• _文本节选_

════

可以发现,异常机器中是比正常机器多两次serial_pnp_probe的

  • 看代码做实验

看一下serial8250_register_8250_port函数

int serial8250_register_8250_port(const struct uart_8250_port *up)
{
......

        uart = serial8250_find_match_or_unused(&up->port);
        if (!uart) {
                uart = serial8250_setup_port(nr_uarts);
                if (!uart)
                        goto unlock;
                nr_uarts++;
        }

        if (uart->port.type != PORT_8250_CIR) {
                struct mctrl_gpios *gpios;

                if (uart->port.dev)
                        uart_remove_one_port(&serial8250_reg, &uart->port);
                        ......
}

应该就是这里serial8250_find_match_or_unused匹配到了上一个ttyS0是match的或者没有使用,所以后面去触发了uart_remove_one_port去disable旧的ttyS0,然后才去enable新的ttyS0

在serial8250_find_match_or_unused相关函数中添加一些log,然后重编内核重启机器

发现确实是match的,而且match的原因是port相同

这也符合我们的日志看到的00:04和00:06设备的端口都是0x3f8

[   45.949072] 00:04: ttyS0 at I/O 0x3f8 (irq = 4, base_baud = 115200) is a 16550A
......
[   45.966229] printk: console [ttyS0] disabled
......
[   45.989099] 00:06: ttyS0 at I/O 0x3f8 (irq = 4, base_baud = 115200) is a 16550A
[   45.989254] printk: console [ttyS0] enabled

所以这里我们也可以确定了:ttyS0的disable->enable操作是因为00:04和00:06这两个设备都映射的是0x3f8这个端口号。当serial8250_register_8250_port扫到00:06这个设备的时候发现历史上有一个00:04是同样的端口号,所以需要先把00:04给disable掉,然后才能enable 00:06。

这个我们也可以通过系统中的一些sysfs接口看出来:如下,可以看到00:04和00:06的io端口是一样的。

[root@yzwddsg tmp]# cat /sys/bus/pnp/devices/00:04/resources
state = active
io 0x3f8-0x3ff
irq 4
dma disabled
[root@yzwddsg tmp]# cat /sys/bus/pnp/devices/00:06/resources
state = active
io 0x3f8-0x3ff
irq 4
  • 继续追查00:04和00:06设备

如上所说,已经可以明确00:04和00:06是两个不同的设备但是映射到相同的0x3f8端口号

dump acpi表看一下DSDT表中的COM1

            Device (UAR1)
            {
                Name (_HID, EisaId ("PNP0501") /* 16550A-compatible COM Serial Port */)  // _HID: Hardware ID
                Name (_UID, 0x00)  // _UID: Unique ID
                Name (LDN, 0x02)
                Method (_STA, 0, NotSerialized)  // _STA: Status
                {
                    Return (^^SIO1.DSTA (0x00))

════

• _任务说明 1_
请把记录中从开头到包含"6: (120, 1080)"的那一行（两端都算在内）原样打印出来，图片不要放进回答里。

[已保存的数据条目]
════

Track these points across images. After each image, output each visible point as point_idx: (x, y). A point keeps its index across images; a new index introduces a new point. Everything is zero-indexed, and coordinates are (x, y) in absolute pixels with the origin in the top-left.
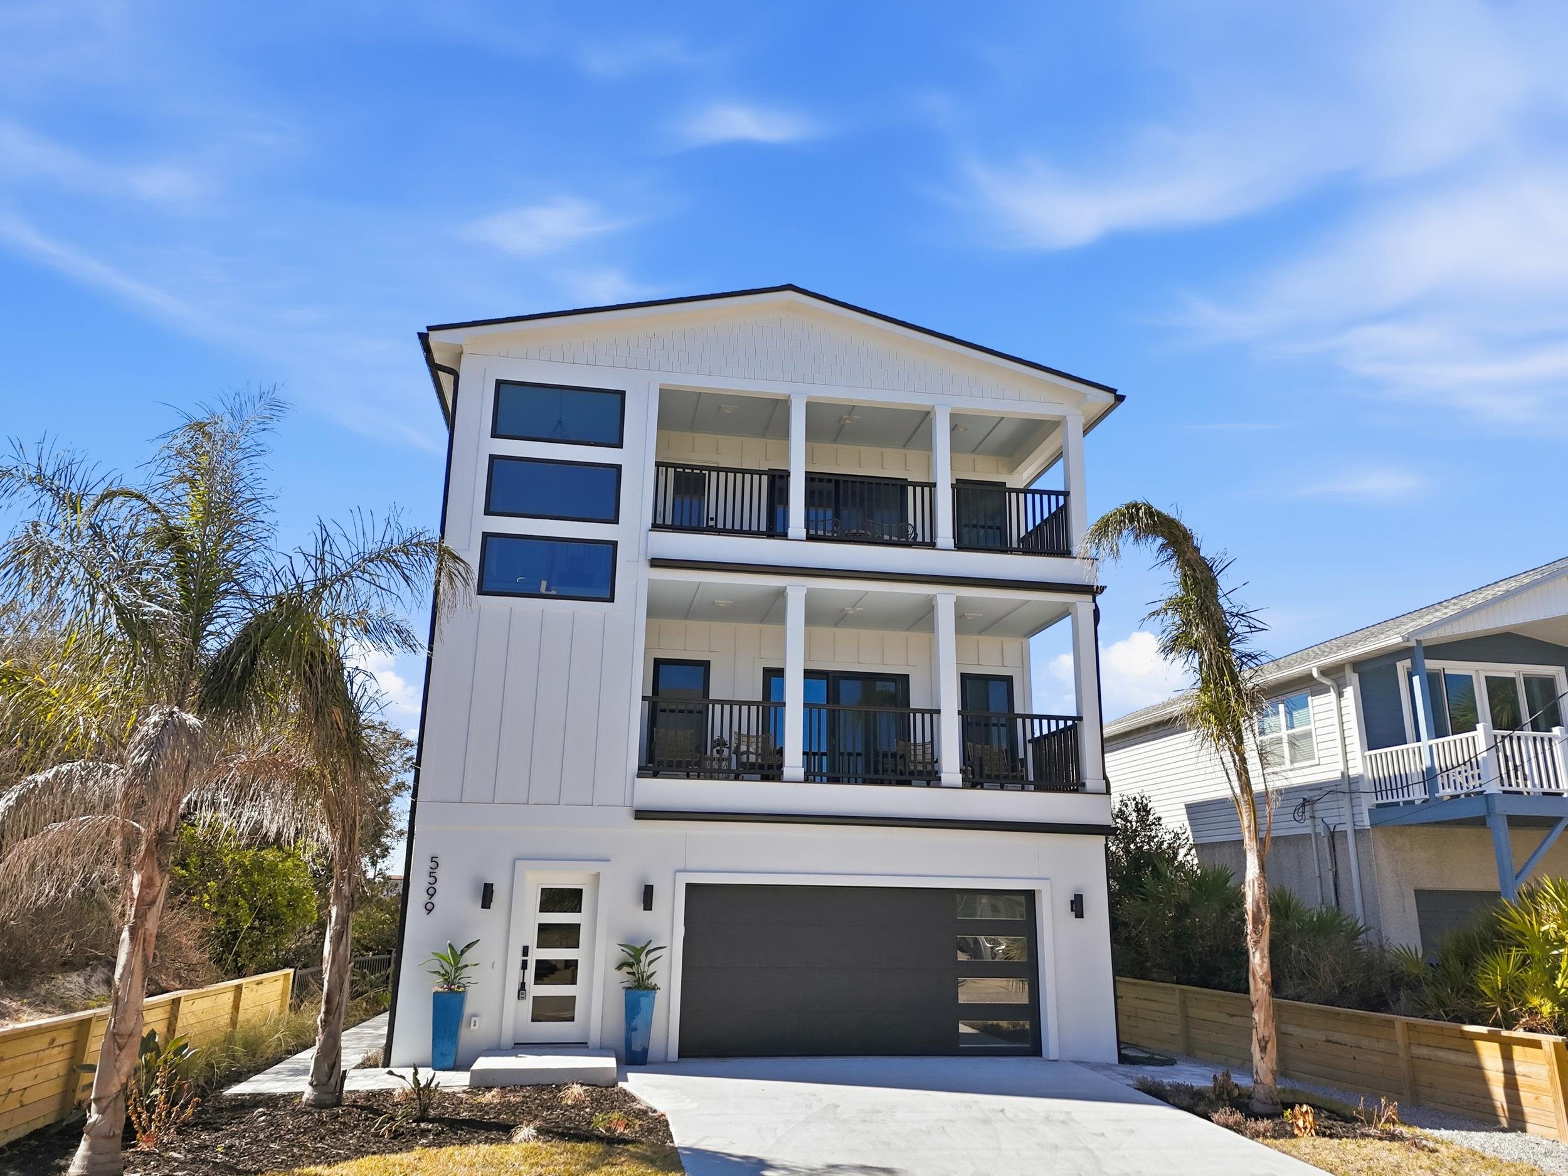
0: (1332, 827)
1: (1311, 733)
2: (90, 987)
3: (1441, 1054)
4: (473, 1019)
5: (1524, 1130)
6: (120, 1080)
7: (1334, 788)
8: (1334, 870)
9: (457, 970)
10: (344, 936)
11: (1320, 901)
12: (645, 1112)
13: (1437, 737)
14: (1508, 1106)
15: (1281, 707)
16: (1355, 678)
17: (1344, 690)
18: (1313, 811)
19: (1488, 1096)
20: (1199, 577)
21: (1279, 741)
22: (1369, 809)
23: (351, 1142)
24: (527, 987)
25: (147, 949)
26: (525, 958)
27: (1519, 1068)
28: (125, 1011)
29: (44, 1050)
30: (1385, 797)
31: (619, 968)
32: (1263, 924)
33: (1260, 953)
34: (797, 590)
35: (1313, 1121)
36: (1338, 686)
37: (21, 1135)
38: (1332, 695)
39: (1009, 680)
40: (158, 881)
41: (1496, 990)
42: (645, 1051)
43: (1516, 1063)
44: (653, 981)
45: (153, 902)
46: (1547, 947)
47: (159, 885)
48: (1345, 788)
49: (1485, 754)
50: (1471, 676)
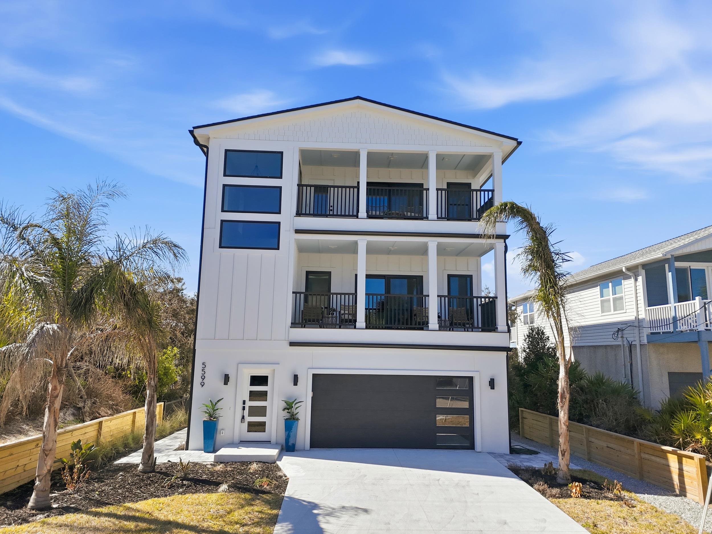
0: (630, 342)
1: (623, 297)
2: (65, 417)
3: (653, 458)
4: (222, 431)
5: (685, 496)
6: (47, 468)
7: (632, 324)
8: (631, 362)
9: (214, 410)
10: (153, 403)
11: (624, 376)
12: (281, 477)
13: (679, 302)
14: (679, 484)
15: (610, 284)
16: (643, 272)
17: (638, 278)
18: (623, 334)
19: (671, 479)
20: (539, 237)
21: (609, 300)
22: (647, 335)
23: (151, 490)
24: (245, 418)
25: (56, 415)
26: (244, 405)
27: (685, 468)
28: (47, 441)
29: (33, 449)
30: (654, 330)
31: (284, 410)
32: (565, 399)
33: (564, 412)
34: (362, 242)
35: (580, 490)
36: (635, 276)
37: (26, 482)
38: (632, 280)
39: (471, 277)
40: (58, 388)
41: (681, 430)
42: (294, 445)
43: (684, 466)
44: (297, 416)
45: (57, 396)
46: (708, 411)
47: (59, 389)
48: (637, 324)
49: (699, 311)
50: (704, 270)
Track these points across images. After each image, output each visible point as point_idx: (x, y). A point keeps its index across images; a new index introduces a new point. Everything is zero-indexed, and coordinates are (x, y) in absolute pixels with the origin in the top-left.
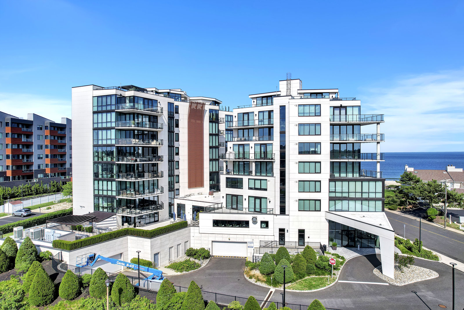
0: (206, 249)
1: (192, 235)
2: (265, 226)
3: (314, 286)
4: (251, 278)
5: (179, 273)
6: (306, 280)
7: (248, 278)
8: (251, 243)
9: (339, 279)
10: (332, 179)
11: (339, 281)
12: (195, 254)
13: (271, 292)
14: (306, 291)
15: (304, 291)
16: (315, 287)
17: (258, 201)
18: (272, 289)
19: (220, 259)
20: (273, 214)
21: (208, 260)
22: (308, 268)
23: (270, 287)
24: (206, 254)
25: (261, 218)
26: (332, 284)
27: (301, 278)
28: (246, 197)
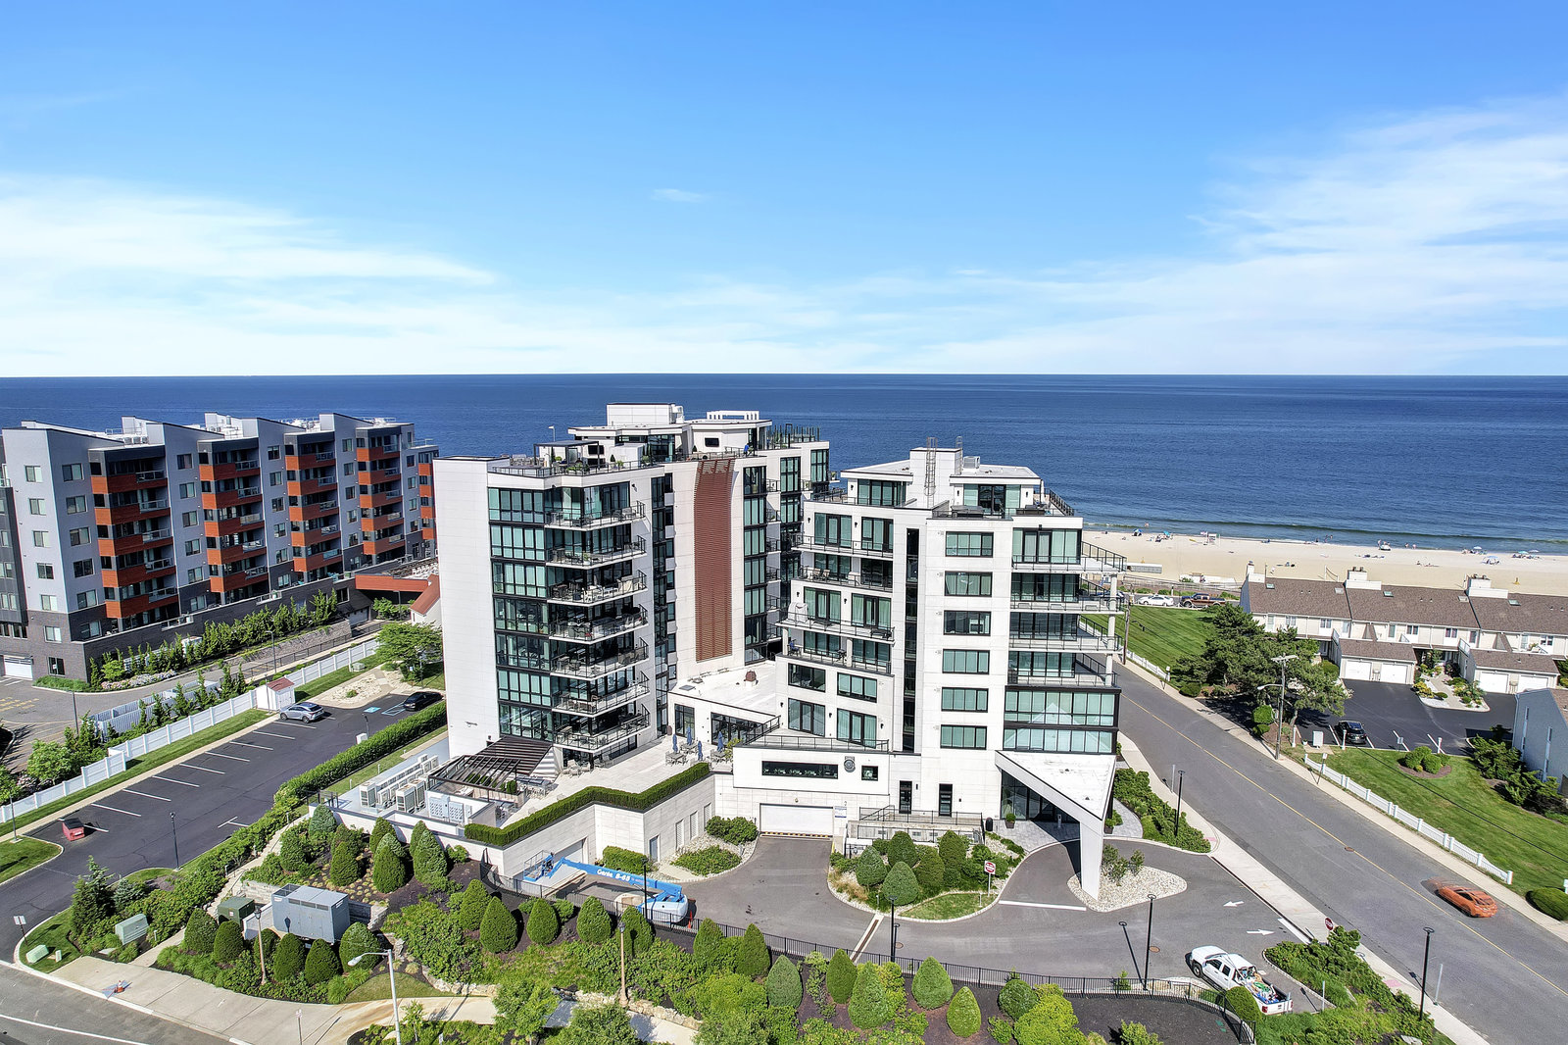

════

• _任务说明 2_
请从这段排查ttyS0串口问题的文本结束处接着往下写。

• _书面回答 1_
Track these points across images. After each image, output each visible point as point_idx: (x, y). A point keeps its index across images; a new index introduces a new point. Everything is zero-indexed, and coordinates are (x, y) in absolute pixels with the origin in the top-left.
0: (1332, 827)
1: (1311, 733)
2: (90, 987)
3: (1441, 1054)
4: (473, 1019)
5: (1524, 1130)
6: (120, 1080)

• _书面回答 2_
                }

                Method (_DIS, 0, NotSerialized)  // _DIS: Disable Device
                {
                    ^^SIO1.DCNT (0x00, 0x00)
                }

                Method (_CRS, 0, NotSerialized)  // _CRS: Current Resource Settings
                {
                    Return (^^SIO1.DCRS (0x00, 0x00))
                }

                Method (_SRS, 1, NotSerialized)  // _SRS: Set Resource Settings
                {
                    ^^SIO1.DSRS (Arg0, 0x00)
                }
                
                Name (_DDN, "COM1")  // _DDN: DOS Device Name
                Name (_PRS, ResourceTemplate ()  // _PRS: Possible Resource Settings
                {
                    StartDependentFn (0x00, 0x00)
                    {
                        IO (Decode16,
                            0x03F8,             // Range Minimum
                            0x03F8,             // Range Maximum
                            0x01,               // Alignment
                            0x08,               // Length
                            )
                        IRQNoFlags ()
                            {4}
                        DMA (Compatibility, NotBusMaster, Transfer8, )
                            {}
                    }
                    StartDependentFnNoPri ()
                    {
                        IO (Decode16,
                            0x03F8,             // Range Minimum
                            0x03F8,             // Range Maximum
                            0x01,               // Alignment
                            0x08,               // Length
                            )
                        IRQNoFlags ()
                            {3,4,5,7,9,10,11,12}
                        DMA (Compatibility, NotBusMaster, Transfer8, )
                            {}
                    }
                    StartDependentFnNoPri ()
                    {
                        IO (Decode16,
                            0x02F8,             // Range Minimum
                            0x02F8,             // Range Maximum
                            0x01,               // Alignment
                            0x08,               // Length
                            )
                        IRQNoFlags ()
                            {3,4,5,7,9,10,11,12}
                        DMA (Compatibility, NotBusMaster, Transfer8, )
                            {}
                    }
                    StartDependentFnNoPri ()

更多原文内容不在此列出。